Your baby may begin teething.  A teething ring may be useful if you believe your baby is in pain.
Safety Tips
All parents, caregivers and babysitters should be certified in CPR every two years.  Your local hospital may have a class available.
Choking and Suffocation
·         Remove hanging mobiles or toys before the baby can reach them.
·         Keep cords, ropes, or strings away from your baby, especially near the crib. Ropes and strings around the baby’s neck can choke him.
·         Keep plastic bags and balloons out of reach.
·         Use only unbreakable toys without sharp edges or small parts that can come loose.
Fires and Burns
·         Never eat, drink, or carry anything hot near the baby or while you are holding the baby.
·         Turn down your water heater to 120°F (50°C).
·         Check your smoke and carbon monoxide detectors to make sure they work.
·         Check formula temperature carefully. Formula should be warm or cool to the touch.
·         Never leave the baby alone on a high place.
·         Keep crib and playpen sides up.
·         Do not put your baby in a walker.
Car Safety
·         Use an approved infant car seat correctly in the back seat.
·         Never leave your baby alone in a car.
·         Wear your safety belt.
·         Children who live in a house where someone smokes have more respiratory infections. Their symptoms are also more severe and last longer than those of children who live in a smoke-free home.

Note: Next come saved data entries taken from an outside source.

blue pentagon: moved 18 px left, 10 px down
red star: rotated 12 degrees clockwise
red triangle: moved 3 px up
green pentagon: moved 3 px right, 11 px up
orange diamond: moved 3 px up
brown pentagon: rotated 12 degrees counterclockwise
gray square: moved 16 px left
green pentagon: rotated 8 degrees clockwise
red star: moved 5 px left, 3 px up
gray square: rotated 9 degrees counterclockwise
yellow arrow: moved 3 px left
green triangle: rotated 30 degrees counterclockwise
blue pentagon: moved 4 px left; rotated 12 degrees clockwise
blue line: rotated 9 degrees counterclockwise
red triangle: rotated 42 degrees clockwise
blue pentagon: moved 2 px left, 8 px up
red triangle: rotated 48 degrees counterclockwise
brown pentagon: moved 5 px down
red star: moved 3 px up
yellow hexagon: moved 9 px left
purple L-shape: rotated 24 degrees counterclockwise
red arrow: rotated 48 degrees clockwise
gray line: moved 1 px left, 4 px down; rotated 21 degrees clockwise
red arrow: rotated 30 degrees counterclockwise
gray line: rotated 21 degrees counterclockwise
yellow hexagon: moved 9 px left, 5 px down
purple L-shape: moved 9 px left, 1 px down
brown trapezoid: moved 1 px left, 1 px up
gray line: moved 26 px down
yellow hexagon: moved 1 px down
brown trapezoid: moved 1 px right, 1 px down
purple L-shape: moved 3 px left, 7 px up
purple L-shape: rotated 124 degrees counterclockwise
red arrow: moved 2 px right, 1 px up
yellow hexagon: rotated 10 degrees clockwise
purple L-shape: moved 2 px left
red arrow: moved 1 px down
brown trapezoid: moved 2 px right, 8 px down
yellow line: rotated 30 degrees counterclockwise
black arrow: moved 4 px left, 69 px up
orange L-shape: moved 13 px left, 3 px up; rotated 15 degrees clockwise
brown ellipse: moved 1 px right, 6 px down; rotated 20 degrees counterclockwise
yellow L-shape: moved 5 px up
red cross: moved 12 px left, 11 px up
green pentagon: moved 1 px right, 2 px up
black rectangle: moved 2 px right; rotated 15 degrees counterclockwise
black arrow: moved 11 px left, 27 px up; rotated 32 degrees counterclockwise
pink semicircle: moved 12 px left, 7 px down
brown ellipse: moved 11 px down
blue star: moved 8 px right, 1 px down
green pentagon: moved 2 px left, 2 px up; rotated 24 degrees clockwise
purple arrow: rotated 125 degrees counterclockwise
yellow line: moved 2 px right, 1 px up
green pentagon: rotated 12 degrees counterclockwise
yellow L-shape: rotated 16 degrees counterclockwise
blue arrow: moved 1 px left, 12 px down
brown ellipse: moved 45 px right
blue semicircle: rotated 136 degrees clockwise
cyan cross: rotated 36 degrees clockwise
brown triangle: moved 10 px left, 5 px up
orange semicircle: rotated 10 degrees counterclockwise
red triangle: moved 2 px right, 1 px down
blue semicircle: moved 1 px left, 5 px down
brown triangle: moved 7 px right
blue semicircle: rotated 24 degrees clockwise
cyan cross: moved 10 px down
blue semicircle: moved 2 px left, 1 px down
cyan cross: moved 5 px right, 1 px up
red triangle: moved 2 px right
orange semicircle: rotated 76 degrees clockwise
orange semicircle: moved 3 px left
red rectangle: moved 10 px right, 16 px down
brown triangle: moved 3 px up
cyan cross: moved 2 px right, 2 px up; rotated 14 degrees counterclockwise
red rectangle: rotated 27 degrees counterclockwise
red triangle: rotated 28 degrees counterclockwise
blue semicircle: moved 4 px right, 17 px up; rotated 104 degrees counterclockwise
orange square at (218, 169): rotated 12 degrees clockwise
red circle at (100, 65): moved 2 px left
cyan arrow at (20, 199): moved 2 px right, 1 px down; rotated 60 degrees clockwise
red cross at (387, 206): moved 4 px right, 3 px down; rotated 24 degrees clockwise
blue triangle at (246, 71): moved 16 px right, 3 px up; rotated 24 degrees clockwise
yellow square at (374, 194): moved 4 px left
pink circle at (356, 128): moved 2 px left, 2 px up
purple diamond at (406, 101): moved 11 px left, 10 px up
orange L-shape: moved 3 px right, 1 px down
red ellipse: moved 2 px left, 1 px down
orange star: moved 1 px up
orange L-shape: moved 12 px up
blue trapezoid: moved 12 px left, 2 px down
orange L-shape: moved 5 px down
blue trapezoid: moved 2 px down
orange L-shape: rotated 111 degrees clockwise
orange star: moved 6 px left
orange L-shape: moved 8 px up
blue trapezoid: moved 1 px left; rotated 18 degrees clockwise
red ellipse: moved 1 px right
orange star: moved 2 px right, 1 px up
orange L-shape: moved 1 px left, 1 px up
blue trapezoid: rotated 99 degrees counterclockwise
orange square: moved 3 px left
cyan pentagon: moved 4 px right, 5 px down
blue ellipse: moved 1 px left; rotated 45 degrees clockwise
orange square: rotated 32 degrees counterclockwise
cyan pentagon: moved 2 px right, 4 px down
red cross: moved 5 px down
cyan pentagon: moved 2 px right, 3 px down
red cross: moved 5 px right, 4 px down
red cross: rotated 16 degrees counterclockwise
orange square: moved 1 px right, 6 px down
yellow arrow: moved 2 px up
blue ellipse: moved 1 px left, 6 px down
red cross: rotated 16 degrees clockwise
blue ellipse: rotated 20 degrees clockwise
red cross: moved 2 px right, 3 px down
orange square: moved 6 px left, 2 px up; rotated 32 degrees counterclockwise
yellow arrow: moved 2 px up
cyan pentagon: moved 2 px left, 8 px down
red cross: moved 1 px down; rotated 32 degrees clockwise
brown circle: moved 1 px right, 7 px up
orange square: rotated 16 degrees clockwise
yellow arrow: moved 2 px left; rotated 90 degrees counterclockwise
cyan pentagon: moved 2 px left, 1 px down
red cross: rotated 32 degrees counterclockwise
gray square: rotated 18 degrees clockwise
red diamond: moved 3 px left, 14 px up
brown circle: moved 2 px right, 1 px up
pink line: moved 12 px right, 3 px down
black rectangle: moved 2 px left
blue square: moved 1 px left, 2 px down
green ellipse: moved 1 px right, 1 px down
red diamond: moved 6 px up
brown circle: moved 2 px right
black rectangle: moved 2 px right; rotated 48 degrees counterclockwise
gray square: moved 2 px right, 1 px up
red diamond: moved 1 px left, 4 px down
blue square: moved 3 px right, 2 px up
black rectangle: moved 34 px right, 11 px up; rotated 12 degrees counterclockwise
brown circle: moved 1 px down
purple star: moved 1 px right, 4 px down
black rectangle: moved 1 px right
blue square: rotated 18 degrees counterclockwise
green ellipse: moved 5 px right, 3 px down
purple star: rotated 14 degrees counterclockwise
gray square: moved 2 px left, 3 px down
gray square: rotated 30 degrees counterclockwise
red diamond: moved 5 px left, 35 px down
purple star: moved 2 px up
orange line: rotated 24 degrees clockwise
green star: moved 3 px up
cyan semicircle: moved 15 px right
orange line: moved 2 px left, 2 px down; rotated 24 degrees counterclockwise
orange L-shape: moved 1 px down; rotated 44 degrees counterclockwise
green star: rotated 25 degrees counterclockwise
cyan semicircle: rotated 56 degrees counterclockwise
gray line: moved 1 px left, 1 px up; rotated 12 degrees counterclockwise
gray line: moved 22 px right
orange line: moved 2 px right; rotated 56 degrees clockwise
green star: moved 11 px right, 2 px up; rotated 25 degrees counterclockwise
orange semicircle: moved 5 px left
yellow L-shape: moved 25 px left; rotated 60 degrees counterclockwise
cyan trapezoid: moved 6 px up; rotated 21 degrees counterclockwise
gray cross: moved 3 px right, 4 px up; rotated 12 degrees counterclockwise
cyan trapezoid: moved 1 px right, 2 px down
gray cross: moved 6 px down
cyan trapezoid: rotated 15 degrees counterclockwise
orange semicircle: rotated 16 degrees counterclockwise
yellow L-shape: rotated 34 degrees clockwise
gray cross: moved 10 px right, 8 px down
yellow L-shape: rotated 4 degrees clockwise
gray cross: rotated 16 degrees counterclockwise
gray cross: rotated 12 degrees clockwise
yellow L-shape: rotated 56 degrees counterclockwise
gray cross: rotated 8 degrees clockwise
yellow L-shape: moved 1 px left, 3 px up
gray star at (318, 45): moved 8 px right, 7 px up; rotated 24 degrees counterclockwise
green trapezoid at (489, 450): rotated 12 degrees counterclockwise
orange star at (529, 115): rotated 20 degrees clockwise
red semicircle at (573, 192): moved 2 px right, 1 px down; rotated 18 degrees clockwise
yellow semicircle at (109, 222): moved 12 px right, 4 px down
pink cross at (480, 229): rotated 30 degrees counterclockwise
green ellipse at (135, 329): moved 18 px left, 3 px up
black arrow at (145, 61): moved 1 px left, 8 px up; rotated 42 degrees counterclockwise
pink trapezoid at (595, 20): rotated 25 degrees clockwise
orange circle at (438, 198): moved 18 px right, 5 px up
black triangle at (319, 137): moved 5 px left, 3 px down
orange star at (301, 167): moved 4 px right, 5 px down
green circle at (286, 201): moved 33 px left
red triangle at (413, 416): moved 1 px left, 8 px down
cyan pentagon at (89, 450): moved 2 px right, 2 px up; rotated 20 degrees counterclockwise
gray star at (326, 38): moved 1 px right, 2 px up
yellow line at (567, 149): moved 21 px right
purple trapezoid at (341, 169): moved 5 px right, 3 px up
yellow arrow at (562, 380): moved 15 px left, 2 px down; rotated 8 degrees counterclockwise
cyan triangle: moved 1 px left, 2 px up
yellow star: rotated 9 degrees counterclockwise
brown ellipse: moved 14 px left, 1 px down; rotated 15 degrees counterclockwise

·         If you smoke, set a quit date and stop. Set a good example for your child. If you cannot quit, do NOT smoke in the house or near children.
Babies cannot receive flu vaccinations (also called influenza) until 6 months of age.  If your baby cannot be protected against the flu, make sure all family members and close contacts get flu vaccines.Vaccines can be combined to reduce the total number of shots for your baby.
Your baby may run a fever and be irritable for about 1 day after the shots. Your baby may also have some soreness, redness, and swelling where the shots were given.
You may give acetaminophen drops in the appropriate dose to prevent the fever and irritability. For swelling or soreness, put a wet, warm washcloth on the area of the shots as often and as long as needed for comfort.
Call your child’s pediatrician if your child has a rash or any reaction other than fever and mild irritability or your child has a fever that lasts more than 36 hours.